### Records provided
——————————

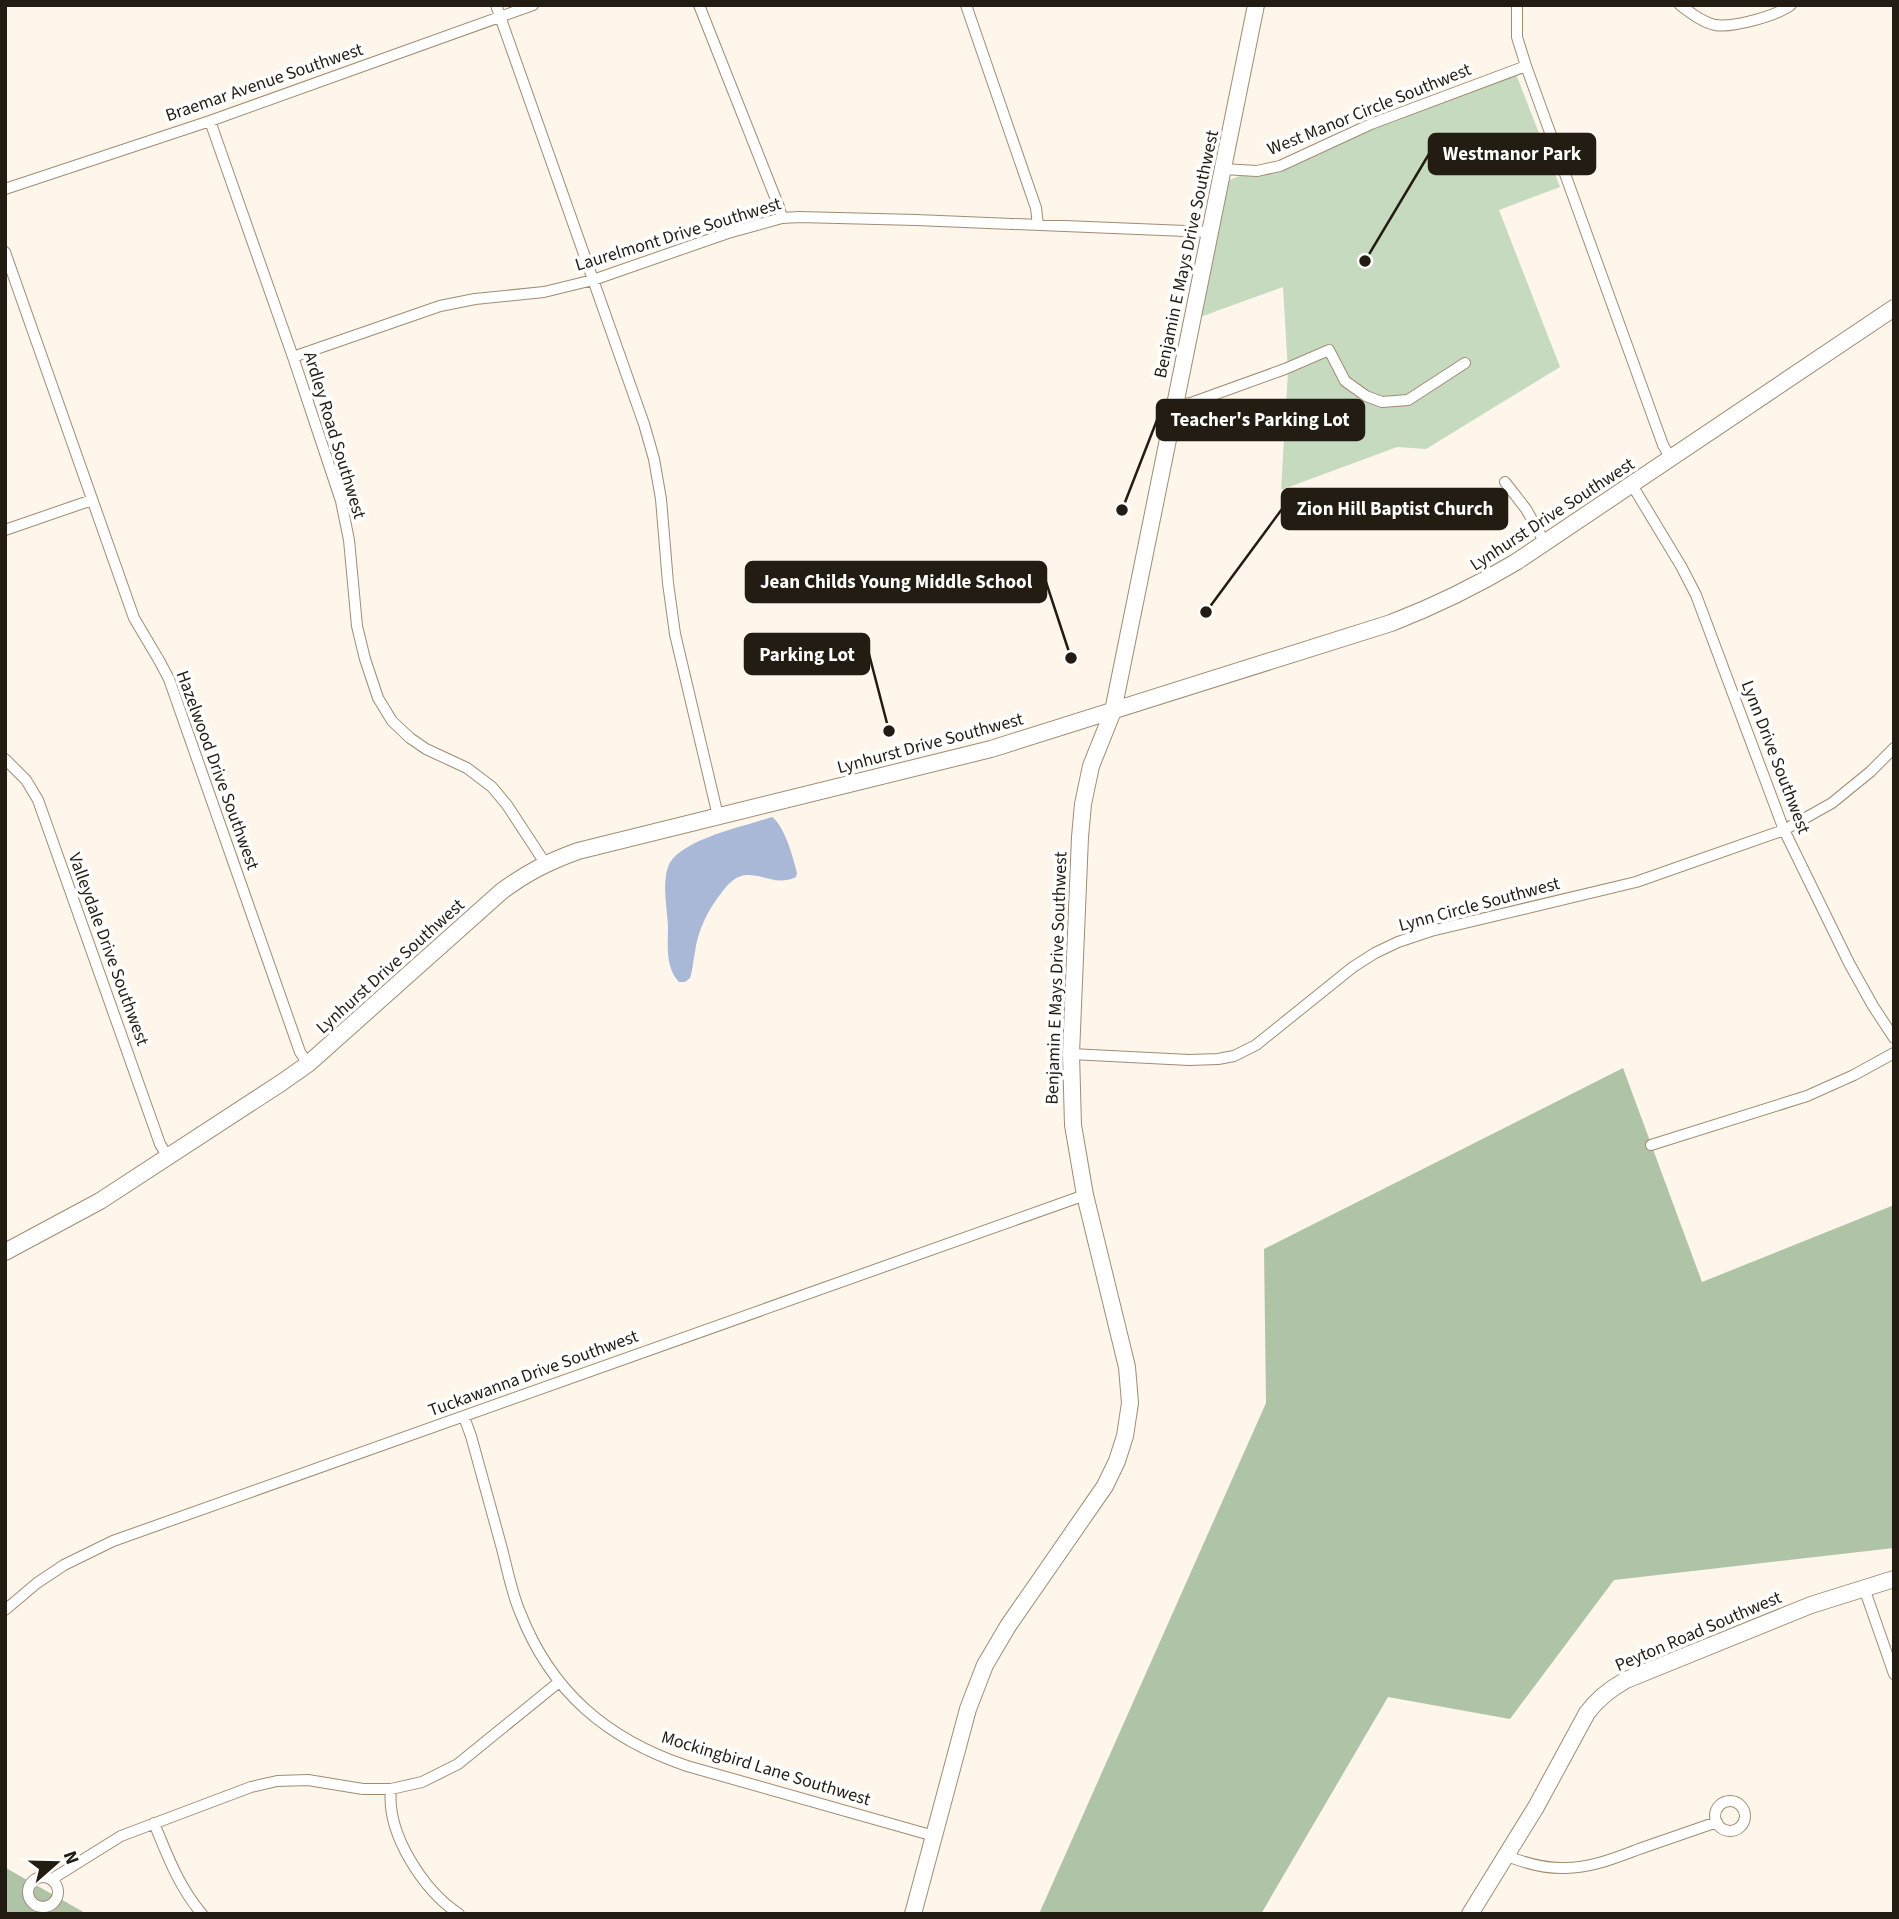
<svg xmlns="http://www.w3.org/2000/svg" width="1899" height="1919" font-family="'Source Sans 3',sans-serif">
  <rect width="100%" height="100%" fill="#fef5eb"/>
  <path fill="#c6dabf" d="M1514 69 1560 187 1499 210 1560 367 1426 449 1397 447 1281 490 1288 372 1283 287 1200 317 1229 180 1295 156Z"/>
  <path fill="#afc4a7" d="M1623 1068 1702 1282 1894 1205V1548L1614 1580 1510 1719 1388 1697 1261 1914H1039L1266 1403 1264 1249Z
    M5 1868H6L87 1914H5Z"/>
  <path fill="#a8b8d6" d="M772 817C785 827 793 857 797 873L796 877C777 886 765 875 748 875 736 875 729 883 722 892 708 910 698 929 695 952 693 961 693 969 690 978L685 982H679C665 967 668 945 668 926 667 908 662 885 668 867 677 840 746 826 772 817Z"/>
  <g fill="none" stroke-linecap="round" stroke-linejoin="round">
    <g stroke="#a08c74" stroke-width="12">
      <path id="street" d="M496 5 644 424 654 459 661 499 668 583 675 634 718 816
        M699 5 779 207 782 218
        M966 5 1036 208 1038 225
        M1517 5V37L1526 66 1663 445 1671 459
        M1680 5C1691 13 1702 22 1715 25 1733 28 1776 16 1791 5
        M210 121 293 357 341 501 349 540 357 626 365 659 378 698 392 721 410 738 426 749 467 768 492 787 507 805 545 863
        M1223 169 1257 171 1280 166 1371 124 1526 66
        M5 189 210 121 533 5
        M5 252 134 618 160 662 169 679 300 1052 308 1064
        M293 357 440 306 475 299 544 292 593 280 728 233 782 218 799 217 916 220 1210 232
        M1175 405 1191 403 1285 369 1329 350 1345 381 1366 396 1382 402 1408 400 1465 363
        M1505 482 1526 509 1545 543
        M1632 485 1681 566 1696 595 1784 830 1849 963 1873 1006 1894 1038
        M5 530 92 500
        M5 759 26 780 38 800 160 1144 168 1157
        M1071 1054 1189 1060 1218 1059 1234 1056 1256 1045 1353 967 1375 953 1398 942 1431 931 1636 882 1784 830 1832 803 1870 772 1894 748
        M1651 1145 1807 1096 1854 1075 1894 1053
        M464 1417 471 1436C481 1472 491 1508 501 1545 507 1567 511 1591 520 1612 551 1692 607 1739 687 1766L934 1836
        M1864 1588 1894 1674
        M5 1610 37 1583 64 1565 113 1541 1085 1195
        M391 1789C386 1833 423 1890 459 1914
        M1715 1816a15 15 0 1 1 30 0a15 15 0 1 1-30 0Z
        M154 1823C167 1855 179 1887 202 1914
        M1507 1856C1525 1863 1545 1869 1565 1868 1591 1868 1615 1858 1639 1849 1665 1840 1691 1831 1717 1822
        M28 1892a15 15 0 1 1 30 0a15 15 0 1 1-30 0Z
        M52 1879 121 1836 251 1787 277 1781 308 1780 363 1789H391L422 1782 458 1764 559 1682"/>
    </g>
    <g stroke="#a08c74" stroke-width="18">
      <path id="secondary" d="M5 1252 100 1201 281 1083 308 1064 502 891C528 872 548 862 578 851L991 749 1391 623C1435 606 1476 586 1516 562L1894 308
        M913 1914 968 1709 985 1665 1008 1626 1105 1486 1117 1461 1125 1436 1130 1403 1127 1367 1085 1195 1073 1125 1071 1054 1080 837 1083 804 1091 766 1113 711 1256 5
        M1470 1914 1536 1807 1587 1713C1598 1698 1610 1689 1626 1680L1811 1605 1894 1579"/>
    </g>
    <use href="#street" stroke="#fff" stroke-width="10"/>
    <use href="#secondary" stroke="#fff" stroke-width="16"/>
  </g>
  <g text-anchor="middle" stroke-width="7" stroke-linejoin="round" paint-order="stroke">
    <g font-size="18" fill="#231c12" stroke="#fff">
      <text transform="translate(264 82) rotate(-19)" y="6">Braemar Avenue Southwest</text>
      <text transform="translate(1369 109) rotate(-22)" y="6">West Manor Circle Southwest</text>
      <text transform="translate(678 234) rotate(-17)" y="6">Laurelmont Drive Southwest</text>
      <text transform="translate(1186 254) rotate(-78)" y="6">Benjamin E Mays Drive Southwest</text>
      <text transform="translate(335 435) rotate(73)" y="6">Ardley Road Southwest</text>
      <text transform="translate(1552 514) rotate(-33)" y="6">Lynhurst Drive Southwest</text>
      <text transform="translate(930 743) rotate(-15)" y="6">Lynhurst Drive Southwest</text>
      <text transform="translate(1776 757) rotate(69)" y="6">Lynn Drive Southwest</text>
      <text transform="translate(218 770) rotate(70)" y="6">Hazelwood Drive Southwest</text>
      <text transform="translate(1479 904) rotate(-15)" y="6">Lynn Circle Southwest</text>
      <text transform="translate(109 949) rotate(70)" y="6">Valleydale Drive Southwest</text>
      <text transform="translate(390 966) rotate(-42)" y="6">Lynhurst Drive Southwest</text>
      <text transform="translate(1056 978) rotate(-88)" y="6">Benjamin E Mays Drive Southwest</text>
      <text transform="translate(533 1373) rotate(-20)" y="6">Tuckawanna Drive Southwest</text>
      <text transform="translate(1698 1631) rotate(-23)" y="6">Peyton Road Southwest</text>
      <text transform="translate(766 1768) rotate(17)" y="6">Mockingbird Lane Southwest</text>
    </g>
  </g>
  <path fill="none" stroke="#231c12" stroke-width="2.5" d="M1365 261L1429 154M1122 510L1157 420M1206 612L1282 509M1071 658L1046 582M889 731L869 654"/>
  <g fill="#231c12" stroke="#fff" stroke-width="2.5">
    <circle cx="1365" cy="261" r="7"/>
    <circle cx="1122" cy="510" r="7"/>
    <circle cx="1206" cy="612" r="7"/>
    <circle cx="1071" cy="658" r="7"/>
    <circle cx="889" cy="731" r="7"/>
  </g>
  <g fill="#231c12" stroke="#231c12" stroke-width="2.5">
    <rect x="1429" y="134" width="166" height="40" rx="7"/>
    <rect x="1157" y="400" width="207" height="40" rx="7"/>
    <rect x="1282" y="489" width="225" height="40" rx="7"/>
    <rect x="746" y="562" width="300" height="40" rx="7"/>
    <rect x="745" y="634" width="124" height="40" rx="7"/>
  </g>
  <g font-size="19" text-anchor="middle" font-weight="bold" fill="#fff">
    <text x="1512" y="160">Westmanor Park</text>
    <text x="1260" y="426">Teacher's Parking Lot</text>
    <text x="1395" y="515">Zion Hill Baptist Church</text>
    <text x="896" y="588">Jean Childs Young Middle School</text>
    <text x="807" y="661">Parking Lot</text>
  </g>
  <rect width="1899" height="1919" fill="none" stroke="#231c12" stroke-width="14"/>
  <g transform="translate(56 1863) rotate(70)" stroke="#ffffff" stroke-width="5" paint-order="stroke">
  <path d="M0-5L12 26L0 18L-12 26Z" fill="#231c12"/>
  <text y="-10" font-size="19" font-weight="bold" text-anchor="middle" fill="#231c12">N</text>
  </g>
</svg>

——————————

### Exercise description
Write every record out again exactly, omitting the pictures they hold.

### Solution to this task
<svg xmlns="http://www.w3.org/2000/svg" width="1899" height="1919" font-family="'Source Sans 3',sans-serif">
  <rect width="100%" height="100%" fill="#fef5eb"/>
  <path fill="#c6dabf" d="M1514 69 1560 187 1499 210 1560 367 1426 449 1397 447 1281 490 1288 372 1283 287 1200 317 1229 180 1295 156Z"/>
  <path fill="#afc4a7" d="M1623 1068 1702 1282 1894 1205V1548L1614 1580 1510 1719 1388 1697 1261 1914H1039L1266 1403 1264 1249Z
    M5 1868H6L87 1914H5Z"/>
  <path fill="#a8b8d6" d="M772 817C785 827 793 857 797 873L796 877C777 886 765 875 748 875 736 875 729 883 722 892 708 910 698 929 695 952 693 961 693 969 690 978L685 982H679C665 967 668 945 668 926 667 908 662 885 668 867 677 840 746 826 772 817Z"/>
  <g fill="none" stroke-linecap="round" stroke-linejoin="round">
    <g stroke="#a08c74" stroke-width="12">
      <path id="street" d="M496 5 644 424 654 459 661 499 668 583 675 634 718 816
        M699 5 779 207 782 218
        M966 5 1036 208 1038 225
        M1517 5V37L1526 66 1663 445 1671 459
        M1680 5C1691 13 1702 22 1715 25 1733 28 1776 16 1791 5
        M210 121 293 357 341 501 349 540 357 626 365 659 378 698 392 721 410 738 426 749 467 768 492 787 507 805 545 863
        M1223 169 1257 171 1280 166 1371 124 1526 66
        M5 189 210 121 533 5
        M5 252 134 618 160 662 169 679 300 1052 308 1064
        M293 357 440 306 475 299 544 292 593 280 728 233 782 218 799 217 916 220 1210 232
        M1175 405 1191 403 1285 369 1329 350 1345 381 1366 396 1382 402 1408 400 1465 363
        M1505 482 1526 509 1545 543
        M1632 485 1681 566 1696 595 1784 830 1849 963 1873 1006 1894 1038
        M5 530 92 500
        M5 759 26 780 38 800 160 1144 168 1157
        M1071 1054 1189 1060 1218 1059 1234 1056 1256 1045 1353 967 1375 953 1398 942 1431 931 1636 882 1784 830 1832 803 1870 772 1894 748
        M1651 1145 1807 1096 1854 1075 1894 1053
        M464 1417 471 1436C481 1472 491 1508 501 1545 507 1567 511 1591 520 1612 551 1692 607 1739 687 1766L934 1836
        M1864 1588 1894 1674
        M5 1610 37 1583 64 1565 113 1541 1085 1195
        M391 1789C386 1833 423 1890 459 1914
        M1715 1816a15 15 0 1 1 30 0a15 15 0 1 1-30 0Z
        M154 1823C167 1855 179 1887 202 1914
        M1507 1856C1525 1863 1545 1869 1565 1868 1591 1868 1615 1858 1639 1849 1665 1840 1691 1831 1717 1822
        M28 1892a15 15 0 1 1 30 0a15 15 0 1 1-30 0Z
        M52 1879 121 1836 251 1787 277 1781 308 1780 363 1789H391L422 1782 458 1764 559 1682"/>
    </g>
    <g stroke="#a08c74" stroke-width="18">
      <path id="secondary" d="M5 1252 100 1201 281 1083 308 1064 502 891C528 872 548 862 578 851L991 749 1391 623C1435 606 1476 586 1516 562L1894 308
        M913 1914 968 1709 985 1665 1008 1626 1105 1486 1117 1461 1125 1436 1130 1403 1127 1367 1085 1195 1073 1125 1071 1054 1080 837 1083 804 1091 766 1113 711 1256 5
        M1470 1914 1536 1807 1587 1713C1598 1698 1610 1689 1626 1680L1811 1605 1894 1579"/>
    </g>
    <use href="#street" stroke="#fff" stroke-width="10"/>
    <use href="#secondary" stroke="#fff" stroke-width="16"/>
  </g>
  <g text-anchor="middle" stroke-width="7" stroke-linejoin="round" paint-order="stroke">
    <g font-size="18" fill="#231c12" stroke="#fff">
      <text transform="translate(264 82) rotate(-19)" y="6">Braemar Avenue Southwest</text>
      <text transform="translate(1369 109) rotate(-22)" y="6">West Manor Circle Southwest</text>
      <text transform="translate(678 234) rotate(-17)" y="6">Laurelmont Drive Southwest</text>
      <text transform="translate(1186 254) rotate(-78)" y="6">Benjamin E Mays Drive Southwest</text>
      <text transform="translate(335 435) rotate(73)" y="6">Ardley Road Southwest</text>
      <text transform="translate(1552 514) rotate(-33)" y="6">Lynhurst Drive Southwest</text>
      <text transform="translate(930 743) rotate(-15)" y="6">Lynhurst Drive Southwest</text>
      <text transform="translate(1776 757) rotate(69)" y="6">Lynn Drive Southwest</text>
      <text transform="translate(218 770) rotate(70)" y="6">Hazelwood Drive Southwest</text>
      <text transform="translate(1479 904) rotate(-15)" y="6">Lynn Circle Southwest</text>
      <text transform="translate(109 949) rotate(70)" y="6">Valleydale Drive Southwest</text>
      <text transform="translate(390 966) rotate(-42)" y="6">Lynhurst Drive Southwest</text>
      <text transform="translate(1056 978) rotate(-88)" y="6">Benjamin E Mays Drive Southwest</text>
      <text transform="translate(533 1373) rotate(-20)" y="6">Tuckawanna Drive Southwest</text>
      <text transform="translate(1698 1631) rotate(-23)" y="6">Peyton Road Southwest</text>
      <text transform="translate(766 1768) rotate(17)" y="6">Mockingbird Lane Southwest</text>
    </g>
  </g>
  <path fill="none" stroke="#231c12" stroke-width="2.5" d="M1365 261L1429 154M1122 510L1157 420M1206 612L1282 509M1071 658L1046 582M889 731L869 654"/>
  <g fill="#231c12" stroke="#fff" stroke-width="2.5">
    <circle cx="1365" cy="261" r="7"/>
    <circle cx="1122" cy="510" r="7"/>
    <circle cx="1206" cy="612" r="7"/>
    <circle cx="1071" cy="658" r="7"/>
    <circle cx="889" cy="731" r="7"/>
  </g>
  <g fill="#231c12" stroke="#231c12" stroke-width="2.5">
    <rect x="1429" y="134" width="166" height="40" rx="7"/>
    <rect x="1157" y="400" width="207" height="40" rx="7"/>
    <rect x="1282" y="489" width="225" height="40" rx="7"/>
    <rect x="746" y="562" width="300" height="40" rx="7"/>
    <rect x="745" y="634" width="124" height="40" rx="7"/>
  </g>
  <g font-size="19" text-anchor="middle" font-weight="bold" fill="#fff">
    <text x="1512" y="160">Westmanor Park</text>
    <text x="1260" y="426">Teacher's Parking Lot</text>
    <text x="1395" y="515">Zion Hill Baptist Church</text>
    <text x="896" y="588">Jean Childs Young Middle School</text>
    <text x="807" y="661">Parking Lot</text>
  </g>
  <rect width="1899" height="1919" fill="none" stroke="#231c12" stroke-width="14"/>
  <g transform="translate(56 1863) rotate(70)" stroke="#ffffff" stroke-width="5" paint-order="stroke">
  <path d="M0-5L12 26L0 18L-12 26Z" fill="#231c12"/>
  <text y="-10" font-size="19" font-weight="bold" text-anchor="middle" fill="#231c12">N</text>
  </g>
</svg>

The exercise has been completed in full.